Written task: Reproduce every line of the listing below, word for word and in the same order.

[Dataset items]
-- Begin --
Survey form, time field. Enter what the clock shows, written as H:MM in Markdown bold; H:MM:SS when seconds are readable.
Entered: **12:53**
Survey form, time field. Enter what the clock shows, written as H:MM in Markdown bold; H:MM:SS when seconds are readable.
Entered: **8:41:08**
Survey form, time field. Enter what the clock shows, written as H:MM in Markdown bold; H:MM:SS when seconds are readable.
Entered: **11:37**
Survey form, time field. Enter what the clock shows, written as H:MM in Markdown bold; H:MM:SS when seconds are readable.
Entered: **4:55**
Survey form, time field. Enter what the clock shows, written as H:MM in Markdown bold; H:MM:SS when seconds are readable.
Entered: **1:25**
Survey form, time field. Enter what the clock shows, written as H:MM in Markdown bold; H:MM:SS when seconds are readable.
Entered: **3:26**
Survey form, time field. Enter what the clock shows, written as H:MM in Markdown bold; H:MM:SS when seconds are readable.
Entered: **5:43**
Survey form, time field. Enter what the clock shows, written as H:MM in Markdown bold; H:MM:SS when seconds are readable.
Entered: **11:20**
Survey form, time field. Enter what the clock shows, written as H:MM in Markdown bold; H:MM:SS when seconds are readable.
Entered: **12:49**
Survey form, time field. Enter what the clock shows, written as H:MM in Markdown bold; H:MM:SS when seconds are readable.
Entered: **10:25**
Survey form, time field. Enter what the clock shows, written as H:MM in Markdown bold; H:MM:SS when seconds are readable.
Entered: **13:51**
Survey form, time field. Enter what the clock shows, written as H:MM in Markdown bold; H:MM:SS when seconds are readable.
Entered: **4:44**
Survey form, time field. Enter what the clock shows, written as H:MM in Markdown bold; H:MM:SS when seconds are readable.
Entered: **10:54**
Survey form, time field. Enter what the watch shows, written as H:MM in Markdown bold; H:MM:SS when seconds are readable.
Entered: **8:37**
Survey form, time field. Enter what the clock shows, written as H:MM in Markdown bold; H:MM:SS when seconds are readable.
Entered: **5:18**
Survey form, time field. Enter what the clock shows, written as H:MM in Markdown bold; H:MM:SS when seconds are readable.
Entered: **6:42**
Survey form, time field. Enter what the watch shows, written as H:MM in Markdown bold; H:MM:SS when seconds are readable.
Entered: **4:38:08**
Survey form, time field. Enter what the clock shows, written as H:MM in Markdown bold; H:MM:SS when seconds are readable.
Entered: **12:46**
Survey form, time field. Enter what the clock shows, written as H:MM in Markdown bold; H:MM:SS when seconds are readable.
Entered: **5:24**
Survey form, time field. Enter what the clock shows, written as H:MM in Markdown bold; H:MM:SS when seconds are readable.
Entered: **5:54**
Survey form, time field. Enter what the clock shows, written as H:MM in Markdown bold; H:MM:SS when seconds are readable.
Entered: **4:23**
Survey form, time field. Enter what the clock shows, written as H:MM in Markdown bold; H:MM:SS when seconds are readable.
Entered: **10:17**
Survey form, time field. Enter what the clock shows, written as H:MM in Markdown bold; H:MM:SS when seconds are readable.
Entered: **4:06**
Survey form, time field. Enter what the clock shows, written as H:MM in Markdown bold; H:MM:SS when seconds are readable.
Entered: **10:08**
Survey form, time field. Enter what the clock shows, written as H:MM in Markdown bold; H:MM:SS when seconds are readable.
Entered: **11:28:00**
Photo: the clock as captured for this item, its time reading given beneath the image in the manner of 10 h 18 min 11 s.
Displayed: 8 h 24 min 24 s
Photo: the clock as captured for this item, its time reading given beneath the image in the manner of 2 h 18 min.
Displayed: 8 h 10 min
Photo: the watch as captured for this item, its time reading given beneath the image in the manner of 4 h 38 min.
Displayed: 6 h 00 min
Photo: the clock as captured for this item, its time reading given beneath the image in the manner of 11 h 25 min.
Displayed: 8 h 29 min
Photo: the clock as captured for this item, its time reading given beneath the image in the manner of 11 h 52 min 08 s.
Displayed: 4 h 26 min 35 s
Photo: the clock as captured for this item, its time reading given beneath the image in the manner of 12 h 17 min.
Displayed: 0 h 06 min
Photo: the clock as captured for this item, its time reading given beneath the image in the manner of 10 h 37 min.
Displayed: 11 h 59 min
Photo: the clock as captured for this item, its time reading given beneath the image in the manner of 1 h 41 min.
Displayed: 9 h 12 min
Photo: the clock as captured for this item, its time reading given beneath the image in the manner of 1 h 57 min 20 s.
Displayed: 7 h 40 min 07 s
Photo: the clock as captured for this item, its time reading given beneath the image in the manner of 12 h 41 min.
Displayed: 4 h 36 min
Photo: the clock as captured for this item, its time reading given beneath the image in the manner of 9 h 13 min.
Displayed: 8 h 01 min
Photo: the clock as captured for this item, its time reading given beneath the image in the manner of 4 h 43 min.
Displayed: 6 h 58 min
-- End --
Written solution:
Survey form, time field. Enter what the clock shows, written as H:MM in Markdown bold; H:MM:SS when seconds are readable.
Entered: **12:53**
Survey form, time field. Enter what the clock shows, written as H:MM in Markdown bold; H:MM:SS when seconds are readable.
Entered: **8:41:08**
Survey form, time field. Enter what the clock shows, written as H:MM in Markdown bold; H:MM:SS when seconds are readable.
Entered: **11:37**
Survey form, time field. Enter what the clock shows, written as H:MM in Markdown bold; H:MM:SS when seconds are readable.
Entered: **4:55**
Survey form, time field. Enter what the clock shows, written as H:MM in Markdown bold; H:MM:SS when seconds are readable.
Entered: **1:25**
Survey form, time field. Enter what the clock shows, written as H:MM in Markdown bold; H:MM:SS when seconds are readable.
Entered: **3:26**
Survey form, time field. Enter what the clock shows, written as H:MM in Markdown bold; H:MM:SS when seconds are readable.
Entered: **5:43**
Survey form, time field. Enter what the clock shows, written as H:MM in Markdown bold; H:MM:SS when seconds are readable.
Entered: **11:20**
Survey form, time field. Enter what the clock shows, written as H:MM in Markdown bold; H:MM:SS when seconds are readable.
Entered: **12:49**
Survey form, time field. Enter what the clock shows, written as H:MM in Markdown bold; H:MM:SS when seconds are readable.
Entered: **10:25**
Survey form, time field. Enter what the clock shows, written as H:MM in Markdown bold; H:MM:SS when seconds are readable.
Entered: **13:51**
Survey form, time field. Enter what the clock shows, written as H:MM in Markdown bold; H:MM:SS when seconds are readable.
Entered: **4:44**
Survey form, time field. Enter what the clock shows, written as H:MM in Markdown bold; H:MM:SS when seconds are readable.
Entered: **10:54**
Survey form, time field. Enter what the watch shows, written as H:MM in Markdown bold; H:MM:SS when seconds are readable.
Entered: **8:37**
Survey form, time field. Enter what the clock shows, written as H:MM in Markdown bold; H:MM:SS when seconds are readable.
Entered: **5:18**
Survey form, time field. Enter what the clock shows, written as H:MM in Markdown bold; H:MM:SS when seconds are readable.
Entered: **6:42**
Survey form, time field. Enter what the watch shows, written as H:MM in Markdown bold; H:MM:SS when seconds are readable.
Entered: **4:38:08**
Survey form, time field. Enter what the clock shows, written as H:MM in Markdown bold; H:MM:SS when seconds are readable.
Entered: **12:46**
Survey form, time field. Enter what the clock shows, written as H:MM in Markdown bold; H:MM:SS when seconds are readable.
Entered: **5:24**
Survey form, time field. Enter what the clock shows, written as H:MM in Markdown bold; H:MM:SS when seconds are readable.
Entered: **5:54**
Survey form, time field. Enter what the clock shows, written as H:MM in Markdown bold; H:MM:SS when seconds are readable.
Entered: **4:23**
Survey form, time field. Enter what the clock shows, written as H:MM in Markdown bold; H:MM:SS when seconds are readable.
Entered: **10:17**
Survey form, time field. Enter what the clock shows, written as H:MM in Markdown bold; H:MM:SS when seconds are readable.
Entered: **4:06**
Survey form, time field. Enter what the clock shows, written as H:MM in Markdown bold; H:MM:SS when seconds are readable.
Entered: **10:08**
Survey form, time field. Enter what the clock shows, written as H:MM in Markdown bold; H:MM:SS when seconds are readable.
Entered: **11:28:00**
Photo: the clock as captured for this item, its time reading given beneath the image in the manner of 10 h 18 min 11 s.
Displayed: 8 h 24 min 24 s
Photo: the clock as captured for this item, its time reading given beneath the image in the manner of 2 h 18 min.
Displayed: 8 h 10 min
Photo: the watch as captured for this item, its time reading given beneath the image in the manner of 4 h 38 min.
Displayed: 6 h 00 min
Photo: the clock as captured for this item, its time reading given beneath the image in the manner of 11 h 25 min.
Displayed: 8 h 29 min
Photo: the clock as captured for this item, its time reading given beneath the image in the manner of 11 h 52 min 08 s.
Displayed: 4 h 26 min 35 s
Photo: the clock as captured for this item, its time reading given beneath the image in the manner of 12 h 17 min.
Displayed: 0 h 06 min
Photo: the clock as captured for this item, its time reading given beneath the image in the manner of 10 h 37 min.
Displayed: 11 h 59 min
Photo: the clock as captured for this item, its time reading given beneath the image in the manner of 1 h 41 min.
Displayed: 9 h 12 min
Photo: the clock as captured for this item, its time reading given beneath the image in the manner of 1 h 57 min 20 s.
Displayed: 7 h 40 min 07 s
Photo: the clock as captured for this item, its time reading given beneath the image in the manner of 12 h 41 min.
Displayed: 4 h 36 min
Photo: the clock as captured for this item, its time reading given beneath the image in the manner of 9 h 13 min.
Displayed: 8 h 01 min
Photo: the clock as captured for this item, its time reading given beneath the image in the manner of 4 h 43 min.
Displayed: 6 h 58 min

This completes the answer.